Mata Uang Negara Berkembang Kompak Ambruk di Hadapan Dolar AS, Ini Penyebabnya
Mata uang negara-negara berkembang mencatatkan kerugian mingguan kedua berturut-turut di tengah aksi para pelaku pasar yang menganalisis rilis data ekonomi Amerika Serikat (AS) terbaru untuk memprediksi langkah kebijakan moneter The Fed selanjutnya. Bloomberg melaporkan bahwa indeks mata uang negara berkembang turun hingga 0,15 persen terhadap dolar AS pada Jumat (13/12/2024), setelah mayoritas mata uang Asia dan Amerika Selatan melemah terhadap greenback. Real Brasil sempat meredam kerugian setelah bank sentral Brasil mengumumkan pelelangan dolar di pasar spot, meskipun sebelumnya mata uang tersebut melemah lebih dari 1 persen untuk sesi kedua berturut-turut. Sementara itu, peso Cile juga mengalami tekanan, bersama dengan sejumlah mata uang Asia, setelah rencana stimulus China tidak sejalan dengan ekspektasi investor.
Pasar Brasil sendiri mengalami guncangan dalam sepekan terakhir setelah Presiden Luiz Inacio Lula da Silva menjalani operasi otak darurat. Kondisi ini diperumit dengan keputusan hawkish bank sentral Brasil yang menaikkan suku bunga. “Real Brasil menghadapi kondisi yang sangat tidak menguntungkan akibat ketidakpastian yang meningkat terkait pelebaran defisit fiskal dan risiko dominasi fiskal,” kata Thierry Larose, Manajer Portofolio di Vontobel Asset Management, Zurich. “Meskipun demikian, mata uang ini mampu bertahan.”
Para pedagang masih mempertimbangkan kebijakan suku bunga terakhir The Fed tahun ini, meski data ekonomi AS terbaru seperti tingkat inflasi dan data ketenagakerjaan dirilis pekan ini. “Proyeksi baru The Fed dan komentar Powell akan menjadi penentu pergerakan mata uang di Amerika Latin,” ujar Daniel Velandia, Kepala Ekonom di Credicorp Capital, Kolombia. Dia mengatakan jika Powell meyakinkan pasar bahwa proses penurunan suku bunga akan terus berlanjut, mata uang Amerika Selatan seperti real Brasil dan peso Cile berpeluang berkinerja lebih baik setelah sempat menghadapi tekanan berat.

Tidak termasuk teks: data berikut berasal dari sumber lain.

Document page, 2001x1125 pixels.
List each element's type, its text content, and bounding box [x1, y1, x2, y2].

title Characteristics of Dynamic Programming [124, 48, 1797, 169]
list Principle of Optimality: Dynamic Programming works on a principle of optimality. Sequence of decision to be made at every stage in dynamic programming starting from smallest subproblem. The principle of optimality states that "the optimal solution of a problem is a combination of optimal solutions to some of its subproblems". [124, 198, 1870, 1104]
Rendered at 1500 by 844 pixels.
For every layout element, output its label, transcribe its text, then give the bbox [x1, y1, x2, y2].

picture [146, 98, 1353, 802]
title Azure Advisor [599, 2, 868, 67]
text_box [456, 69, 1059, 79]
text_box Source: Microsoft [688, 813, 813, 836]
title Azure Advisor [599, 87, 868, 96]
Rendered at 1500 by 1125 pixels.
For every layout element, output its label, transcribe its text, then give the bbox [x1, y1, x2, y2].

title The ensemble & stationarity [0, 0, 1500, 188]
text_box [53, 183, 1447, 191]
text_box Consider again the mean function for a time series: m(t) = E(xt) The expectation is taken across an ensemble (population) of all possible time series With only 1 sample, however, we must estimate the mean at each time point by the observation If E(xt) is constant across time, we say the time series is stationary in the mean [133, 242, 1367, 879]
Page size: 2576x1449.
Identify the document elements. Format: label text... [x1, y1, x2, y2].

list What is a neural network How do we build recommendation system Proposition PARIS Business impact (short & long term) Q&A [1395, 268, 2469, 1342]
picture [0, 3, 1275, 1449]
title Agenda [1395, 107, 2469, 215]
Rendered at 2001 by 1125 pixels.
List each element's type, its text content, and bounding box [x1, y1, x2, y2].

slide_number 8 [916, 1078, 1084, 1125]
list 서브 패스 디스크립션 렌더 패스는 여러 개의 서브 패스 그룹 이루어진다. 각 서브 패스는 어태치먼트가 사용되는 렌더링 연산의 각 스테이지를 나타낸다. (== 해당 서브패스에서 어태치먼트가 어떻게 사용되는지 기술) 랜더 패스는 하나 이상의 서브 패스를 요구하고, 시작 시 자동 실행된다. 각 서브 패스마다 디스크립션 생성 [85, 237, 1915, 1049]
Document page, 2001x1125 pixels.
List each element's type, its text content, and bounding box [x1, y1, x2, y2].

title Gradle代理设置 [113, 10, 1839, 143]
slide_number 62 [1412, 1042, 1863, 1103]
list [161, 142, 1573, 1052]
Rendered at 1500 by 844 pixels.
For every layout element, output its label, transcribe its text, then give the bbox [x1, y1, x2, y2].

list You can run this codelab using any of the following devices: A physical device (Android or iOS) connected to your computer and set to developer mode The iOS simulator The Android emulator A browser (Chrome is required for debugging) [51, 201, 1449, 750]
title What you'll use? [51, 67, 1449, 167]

Sementara itu, pasar negara berkembang diselimuti sentimen negatif setelah Konferensi Kerja Ekonomi Pusat di China berakhir tanpa rincian kebijakan stimulus fiskal, meskipun pemerintah berjanji meningkatkan konsumsi. Sebagai ekonomi terbesar kedua di dunia, pertumbuhan China sering kali menjadi penentu harga komoditas global.